目的の場所には、ヒメシャラがあるという。
ところが、そもそも、私はヒメシャラを見たことがない。
現場では、S山さんと2人で、ネットからプリントしたヒメシャラの画像を見ながら、
「これかな?」
「いや、樹皮が違うよ?」
などど、頼りないやりとり。
それでも、ヒメシャラに間違いない、という木を見つける。
樹皮はつるつるで茶色。これだけで結構わかりやすい。
一度わかると、次々とヒメシャラが見つかる。
昨日と同じように、手で届く所の葉を次々に見ていく。
しかし・・・・幼虫は見つからない・・・
今日も無理のようだ。
もともと、カギバモドキは幼虫なら9月に入ってからの方が良いだろう、と蛾の大家には言われていた。
その忠告に従わず来た私にも責任があるが、まあ、下見できれば、という気持ちもあった。
それでもあきらめきれずに、一度見た木の下へ。
すると、小さな枝が折れて山道に落ちていた。
拾い上げると、カイガラムシのようなのが葉に付いていた。
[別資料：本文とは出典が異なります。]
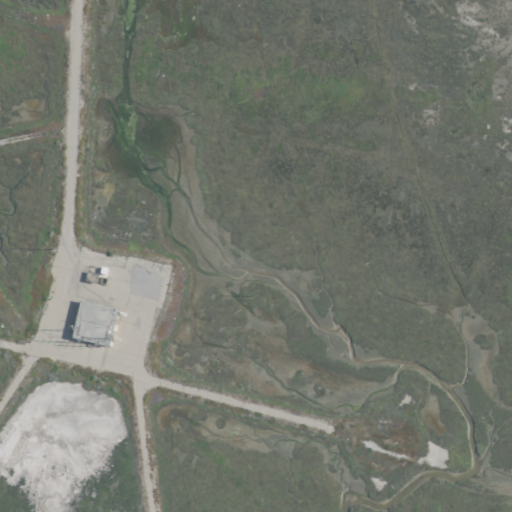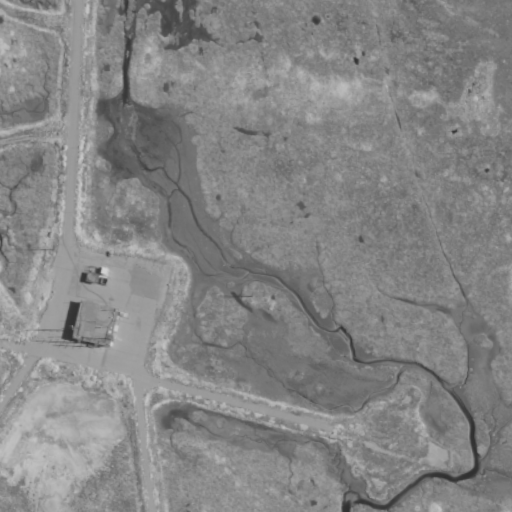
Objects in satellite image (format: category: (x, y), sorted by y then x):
road: (35, 133)
road: (67, 177)
airport: (255, 255)
building: (91, 323)
road: (16, 346)
road: (16, 374)
road: (229, 400)
road: (140, 444)
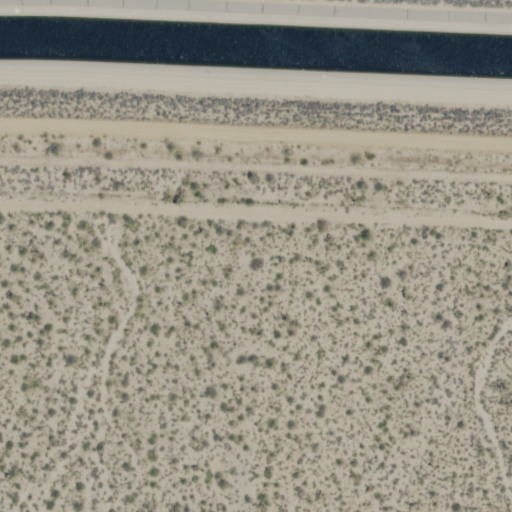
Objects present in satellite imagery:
road: (255, 210)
それを眺めていると、枝に小さなイモムシが・・・
ん?
尾角がある!!
あきらめていたカギバモドキである!!
おおおおおっっっ・・・・・
なんということだ。
さんざん葉を見ていたのに、落ちていた枝にいるとは!
しかも、葉の裏を一生懸命見ていたのだが、こいつは、葉ではなく、葉柄の根元にいつもいる。
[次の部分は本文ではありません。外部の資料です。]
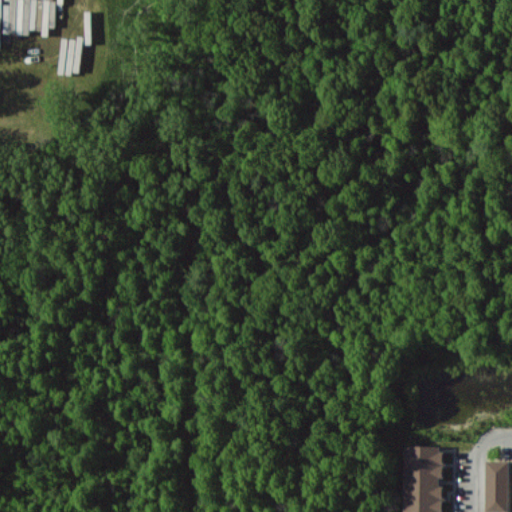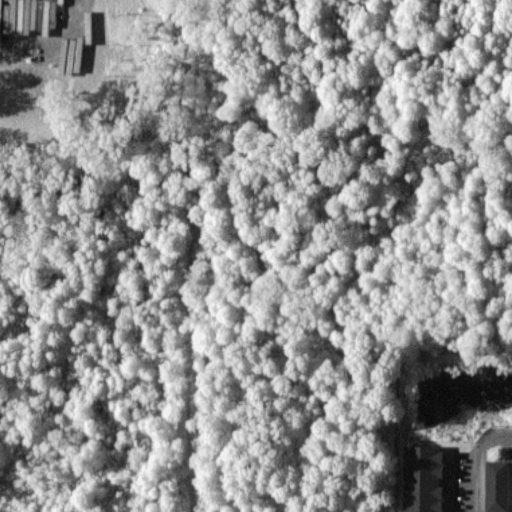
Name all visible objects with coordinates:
road: (478, 463)
building: (424, 478)
building: (497, 485)
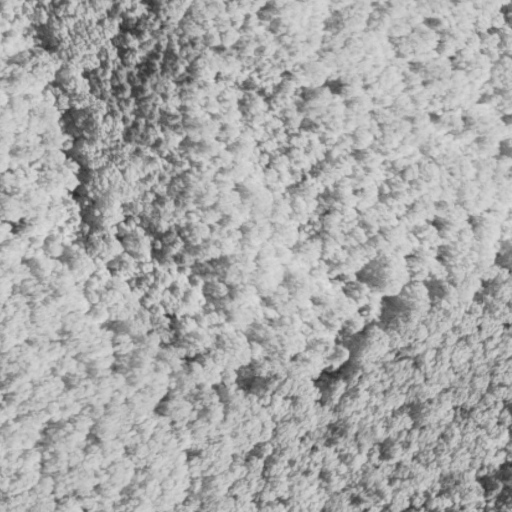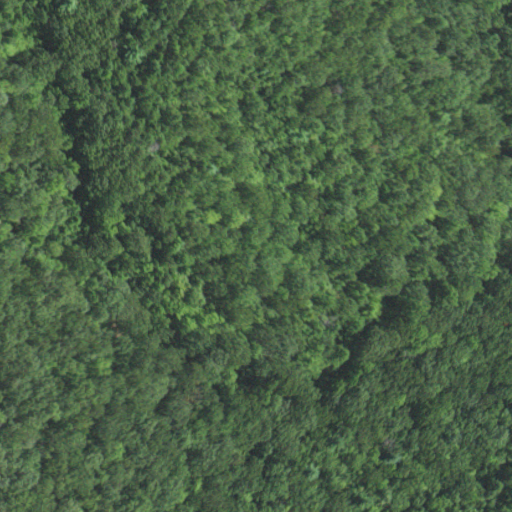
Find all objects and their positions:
park: (256, 256)
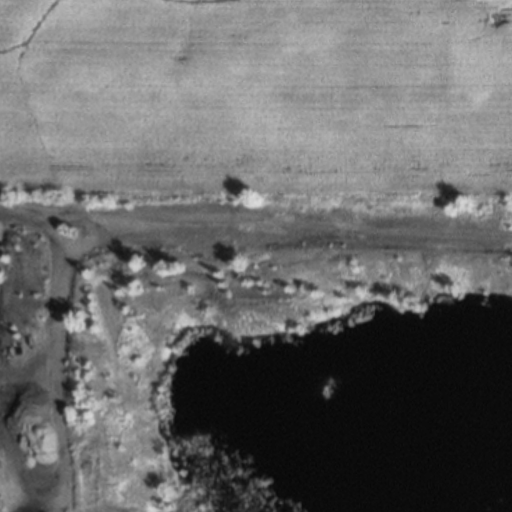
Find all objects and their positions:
quarry: (255, 351)
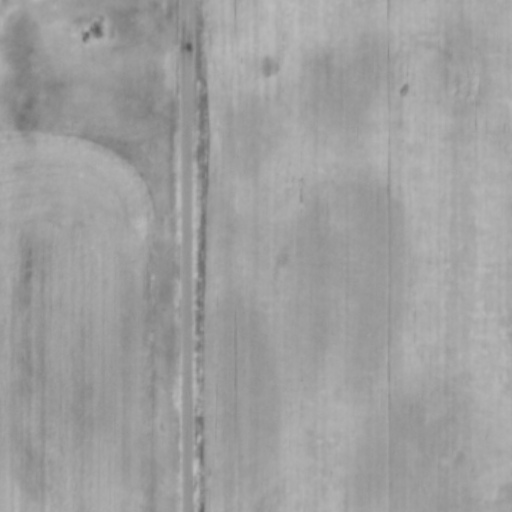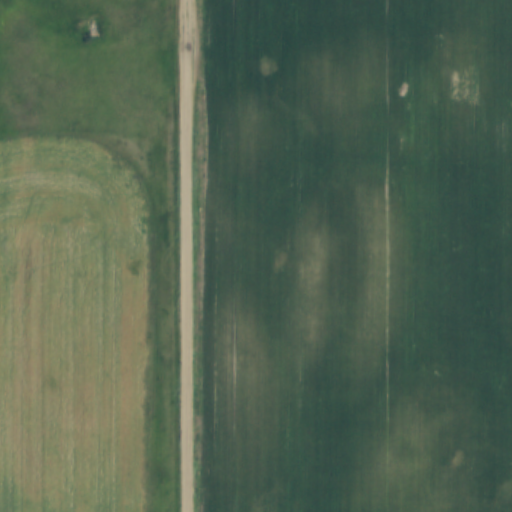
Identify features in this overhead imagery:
road: (187, 256)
なるほど・・この形は枯葉に擬態しているのではなく、枝だったのか。
これで一気に元気になり、S山さんとさらに枝を探す。
この1頭は若齢だし、万が一寄生でもされていたら、それで終わりである。
できれば、あと2,3頭は欲しい。
下見でもいいや、と思っていたのに、人間は強欲である。
しかし、幸運の女神は2度は来てくれかなった。
朝から昼過ぎまで、昼食も取らずに、葉と枝を探し続けたものの、追加は出なかった。
それでも、虎の子の1頭!!
日本産カイコガ科(偶産種を除く)最後の砦であったカギバモドキの繭が手に入るかもしれないのだ!